Sunday reflection

Good Shepherd Sunday

While walking my dog at a different time recently, the behaviour of the sheep and their lambs in a nearby field stopped me in my tracks. At first, I thought something was wrong, but then I heard what they already knew: the shepherd was on his way with his trailer containing their food. When he arrived and opened the gate, he called to them and they answered back as they flocked to him – it was a wonderful sound to hear! 

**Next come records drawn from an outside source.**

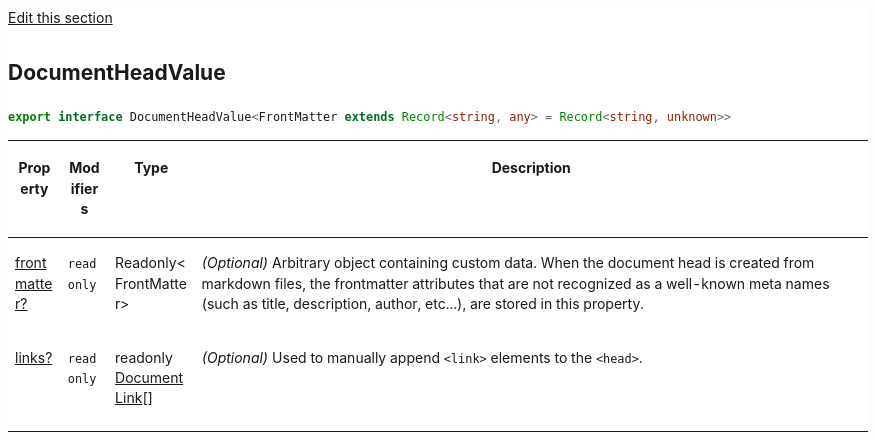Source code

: [Edit this section](https://github.com/QwikDev/qwik/tree/main/packages/qwik-city/src/runtime/src/types.ts)

## DocumentHeadValue

```typescript
export interface DocumentHeadValue<FrontMatter extends Record<string, any> = Record<string, unknown>>
```

<table><thead><tr><th>

Property

</th><th>

Modifiers

</th><th>

Type

</th><th>

Description

</th></tr></thead>
<tbody><tr><td>

[frontmatter?](#)

</td><td>

`readonly`

</td><td>

Readonly&lt;FrontMatter&gt;

</td><td>

_(Optional)_ Arbitrary object containing custom data. When the document head is created from markdown files, the frontmatter attributes that are not recognized as a well-known meta names (such as title, description, author, etc...), are stored in this property.

</td></tr>
<tr><td>

[links?](#)

</td><td>

`readonly`

</td><td>

readonly [DocumentLink](#documentlink)[]

</td><td>

_(Optional)_ Used to manually append `<link>` elements to the `<head>`.

</td></tr>
<tr><td>
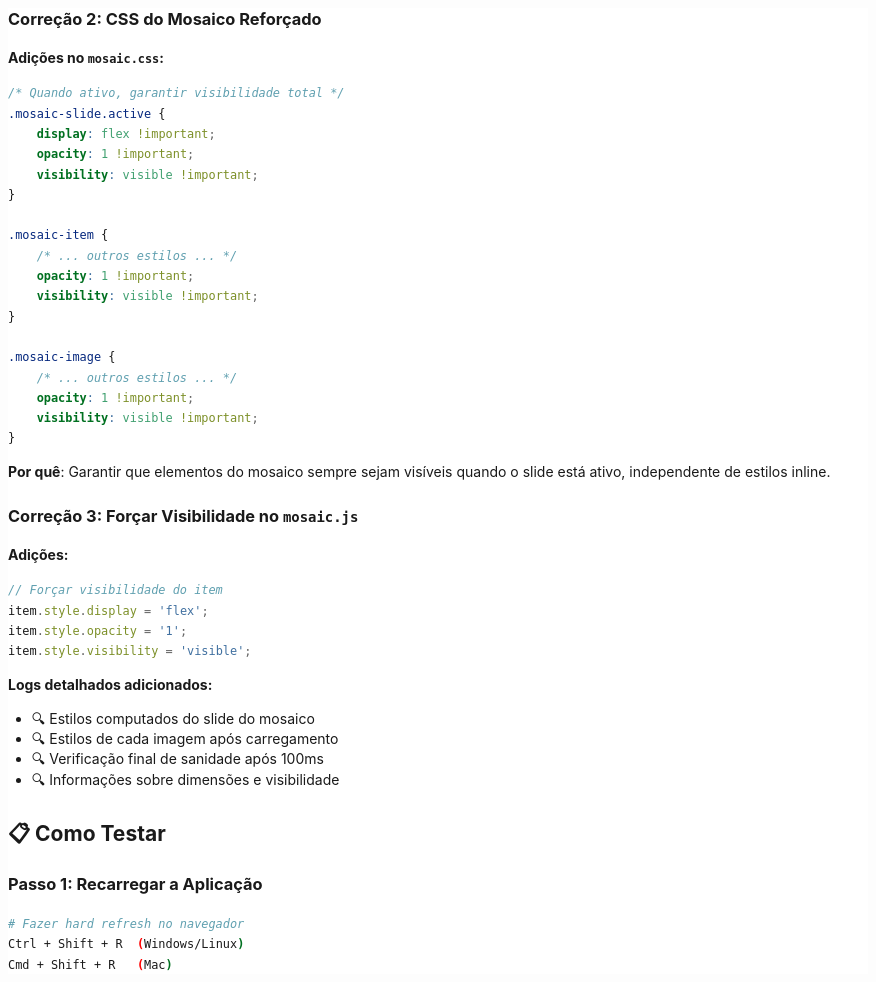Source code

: ### Correção 2: CSS do Mosaico Reforçado

**Adições no `mosaic.css`:**

```css
/* Quando ativo, garantir visibilidade total */
.mosaic-slide.active {
    display: flex !important;
    opacity: 1 !important;
    visibility: visible !important;
}

.mosaic-item {
    /* ... outros estilos ... */
    opacity: 1 !important;
    visibility: visible !important;
}

.mosaic-image {
    /* ... outros estilos ... */
    opacity: 1 !important;
    visibility: visible !important;
}
```

**Por quê**: Garantir que elementos do mosaico sempre sejam visíveis quando o slide está ativo, independente de estilos inline.

### Correção 3: Forçar Visibilidade no `mosaic.js`

**Adições:**
```javascript
// Forçar visibilidade do item
item.style.display = 'flex';
item.style.opacity = '1';
item.style.visibility = 'visible';
```

**Logs detalhados adicionados:**
- 🔍 Estilos computados do slide do mosaico
- 🔍 Estilos de cada imagem após carregamento
- 🔍 Verificação final de sanidade após 100ms
- 🔍 Informações sobre dimensões e visibilidade

## 📋 Como Testar

### Passo 1: Recarregar a Aplicação
```bash
# Fazer hard refresh no navegador
Ctrl + Shift + R  (Windows/Linux)
Cmd + Shift + R   (Mac)
```

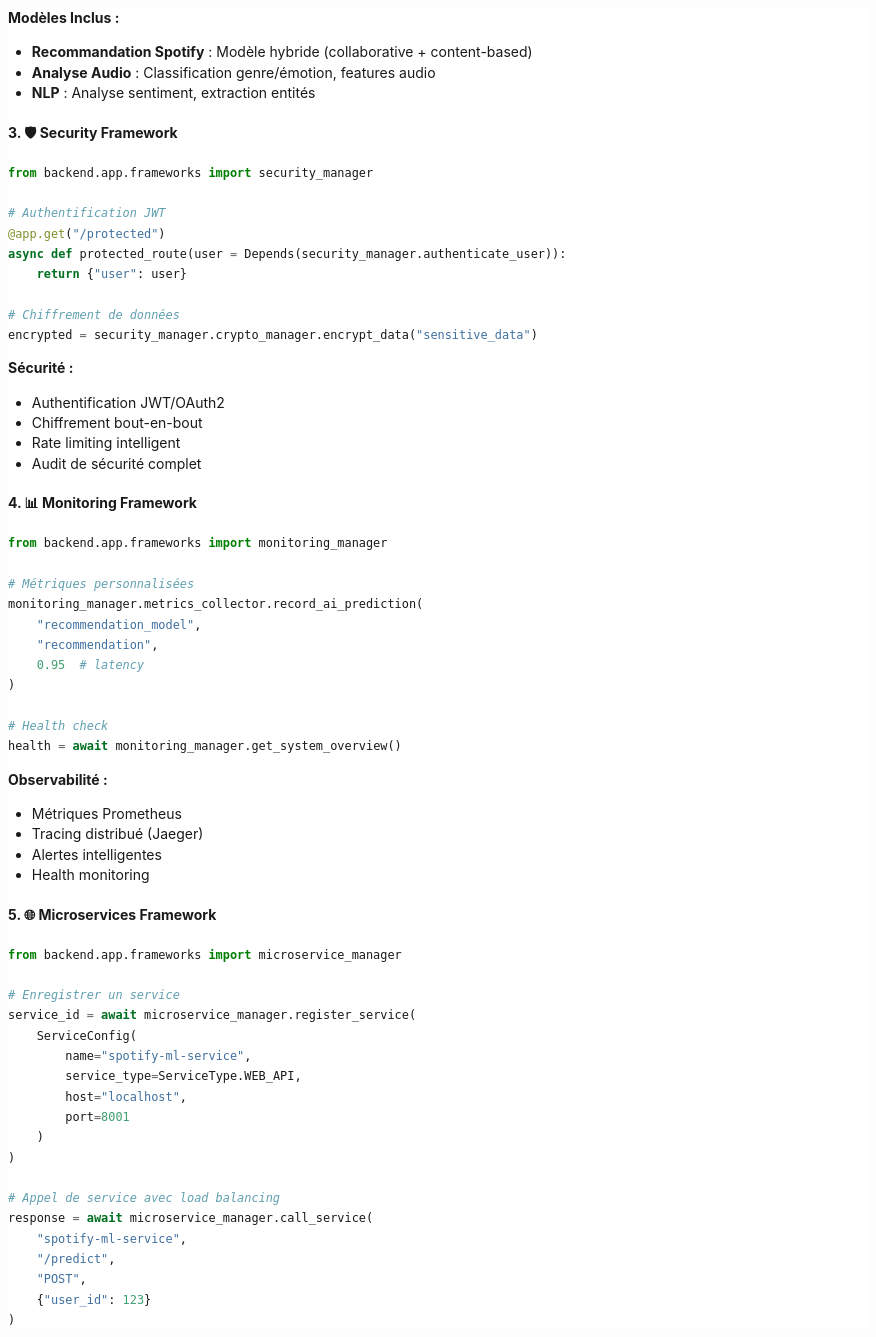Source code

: **Modèles Inclus :**
- **Recommandation Spotify** : Modèle hybride (collaborative + content-based)
- **Analyse Audio** : Classification genre/émotion, features audio
- **NLP** : Analyse sentiment, extraction entités

#### 3. 🛡️ Security Framework
```python
from backend.app.frameworks import security_manager

# Authentification JWT
@app.get("/protected")
async def protected_route(user = Depends(security_manager.authenticate_user)):
    return {"user": user}

# Chiffrement de données
encrypted = security_manager.crypto_manager.encrypt_data("sensitive_data")
```

**Sécurité :**
- Authentification JWT/OAuth2
- Chiffrement bout-en-bout
- Rate limiting intelligent
- Audit de sécurité complet

#### 4. 📊 Monitoring Framework
```python
from backend.app.frameworks import monitoring_manager

# Métriques personnalisées
monitoring_manager.metrics_collector.record_ai_prediction(
    "recommendation_model", 
    "recommendation",
    0.95  # latency
)

# Health check
health = await monitoring_manager.get_system_overview()
```

**Observabilité :**
- Métriques Prometheus
- Tracing distribué (Jaeger)
- Alertes intelligentes
- Health monitoring

#### 5. 🌐 Microservices Framework
```python
from backend.app.frameworks import microservice_manager

# Enregistrer un service
service_id = await microservice_manager.register_service(
    ServiceConfig(
        name="spotify-ml-service",
        service_type=ServiceType.WEB_API,
        host="localhost",
        port=8001
    )
)

# Appel de service avec load balancing
response = await microservice_manager.call_service(
    "spotify-ml-service",
    "/predict",
    "POST",
    {"user_id": 123}
)
```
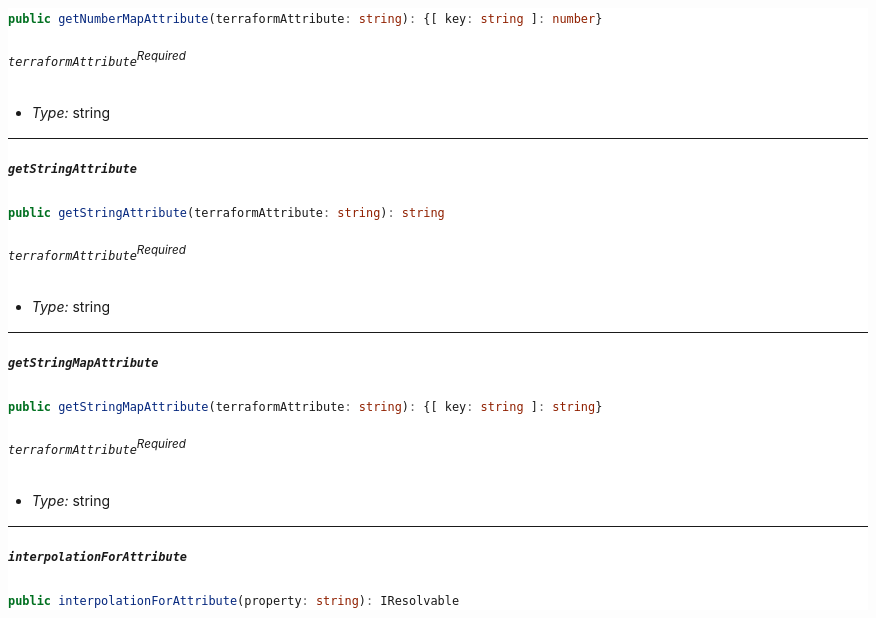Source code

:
```typescript
public getNumberMapAttribute(terraformAttribute: string): {[ key: string ]: number}
```

###### `terraformAttribute`<sup>Required</sup> <a name="terraformAttribute" id="@cdktf/provider-kubernetes.persistentVolumeClaimV1.PersistentVolumeClaimV1MetadataOutputReference.getNumberMapAttribute.parameter.terraformAttribute"></a>

- *Type:* string

---

##### `getStringAttribute` <a name="getStringAttribute" id="@cdktf/provider-kubernetes.persistentVolumeClaimV1.PersistentVolumeClaimV1MetadataOutputReference.getStringAttribute"></a>

```typescript
public getStringAttribute(terraformAttribute: string): string
```

###### `terraformAttribute`<sup>Required</sup> <a name="terraformAttribute" id="@cdktf/provider-kubernetes.persistentVolumeClaimV1.PersistentVolumeClaimV1MetadataOutputReference.getStringAttribute.parameter.terraformAttribute"></a>

- *Type:* string

---

##### `getStringMapAttribute` <a name="getStringMapAttribute" id="@cdktf/provider-kubernetes.persistentVolumeClaimV1.PersistentVolumeClaimV1MetadataOutputReference.getStringMapAttribute"></a>

```typescript
public getStringMapAttribute(terraformAttribute: string): {[ key: string ]: string}
```

###### `terraformAttribute`<sup>Required</sup> <a name="terraformAttribute" id="@cdktf/provider-kubernetes.persistentVolumeClaimV1.PersistentVolumeClaimV1MetadataOutputReference.getStringMapAttribute.parameter.terraformAttribute"></a>

- *Type:* string

---

##### `interpolationForAttribute` <a name="interpolationForAttribute" id="@cdktf/provider-kubernetes.persistentVolumeClaimV1.PersistentVolumeClaimV1MetadataOutputReference.interpolationForAttribute"></a>

```typescript
public interpolationForAttribute(property: string): IResolvable
```

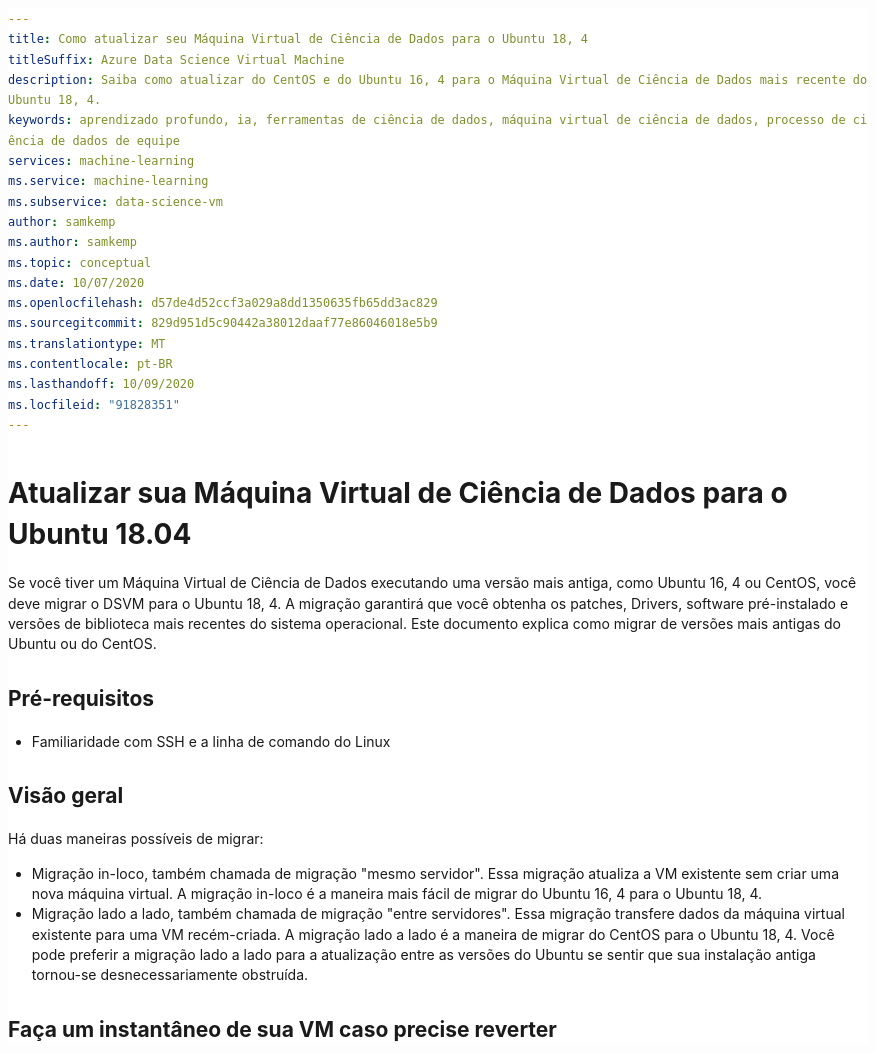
 ```yaml
---
title: Como atualizar seu Máquina Virtual de Ciência de Dados para o Ubuntu 18, 4
titleSuffix: Azure Data Science Virtual Machine
description: Saiba como atualizar do CentOS e do Ubuntu 16, 4 para o Máquina Virtual de Ciência de Dados mais recente do Ubuntu 18, 4.
keywords: aprendizado profundo, ia, ferramentas de ciência de dados, máquina virtual de ciência de dados, processo de ciência de dados de equipe
services: machine-learning
ms.service: machine-learning
ms.subservice: data-science-vm
author: samkemp
ms.author: samkemp
ms.topic: conceptual
ms.date: 10/07/2020
ms.openlocfilehash: d57de4d52ccf3a029a8dd1350635fb65dd3ac829
ms.sourcegitcommit: 829d951d5c90442a38012daaf77e86046018e5b9
ms.translationtype: MT
ms.contentlocale: pt-BR
ms.lasthandoff: 10/09/2020
ms.locfileid: "91828351"
---
```

# <a name="upgrade-your-data-science-virtual-machine-to-ubuntu-1804"></a>Atualizar sua Máquina Virtual de Ciência de Dados para o Ubuntu 18.04

Se você tiver um Máquina Virtual de Ciência de Dados executando uma versão mais antiga, como Ubuntu 16, 4 ou CentOS, você deve migrar o DSVM para o Ubuntu 18, 4. A migração garantirá que você obtenha os patches, Drivers, software pré-instalado e versões de biblioteca mais recentes do sistema operacional. Este documento explica como migrar de versões mais antigas do Ubuntu ou do CentOS. 

## <a name="prerequisites"></a>Pré-requisitos

- Familiaridade com SSH e a linha de comando do Linux

## <a name="overview"></a>Visão geral

Há duas maneiras possíveis de migrar:

- Migração in-loco, também chamada de migração "mesmo servidor". Essa migração atualiza a VM existente sem criar uma nova máquina virtual. A migração in-loco é a maneira mais fácil de migrar do Ubuntu 16, 4 para o Ubuntu 18, 4.
- Migração lado a lado, também chamada de migração "entre servidores". Essa migração transfere dados da máquina virtual existente para uma VM recém-criada. A migração lado a lado é a maneira de migrar do CentOS para o Ubuntu 18, 4. Você pode preferir a migração lado a lado para a atualização entre as versões do Ubuntu se sentir que sua instalação antiga tornou-se desnecessariamente obstruída.

## <a name="snapshot-your-vm-in-case-you-need-to-roll-back"></a>Faça um instantâneo de sua VM caso precise reverter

Today is Good Shepherd Sunday, named after the Gospel reading:
“The man who enters by the gate is the shepherd of his sheep…. and the sheep listen to his voice. He calls his own sheep by name and leads them out…… I am the good shepherd. The good shepherd lays down his life for the sheep.” St John 10: 2-3,11 NIV 
Jesus later showed the reality of those words when his life was laid down that first Good Friday and resurrected on Easter Day. He also told his followers that this might be asked of them, too: “Greater love has no-one than this, than they lay down their life for their friends.” St John 15: 13, NIV.
In the contemporary version The Messenger, by Eugene Peterson, this is translated as “Put your life on the line” and as the Covid-19 pandemic continues, these words have a new significance. There were initially thoughts of promoting ‘herd immunity’ but what’s been striking during this pandemic is the number of NHS staff, care workers and key workers whose lives have been laid down for those in their care. They have put their lives on the line for the sake of others and it’s a costly business as we all come to terms with the huge human, pastoral and financial price being paid by so many.
Following in the footsteps of Jesus the Good Shepherd, bishops today still carry a crosier or pastoral staff as a sign of their care for the flock they also shepherd. The photo that follows is the crook used by one of the shepherds in this valley when he left it at the gate after moving sheep to greener pastures in another field. As we begin to ponder the complex implications of some of the restrictions upon us being eased, I use it with his permission, alongside these words from the shepherd boy David. A flawed character, like all of us, he later knew agony of mind and terrible suffering but was nevertheless able to trust that God would help him. David’s words may bring hope as we also face the uncertainties and perplexities before us as individuals and part of the flock:
“Though I walk through the valley of the shadow of death I will fear no evil, for you are with me; your rod and your staff, they comfort me.” Psalm 23: 4.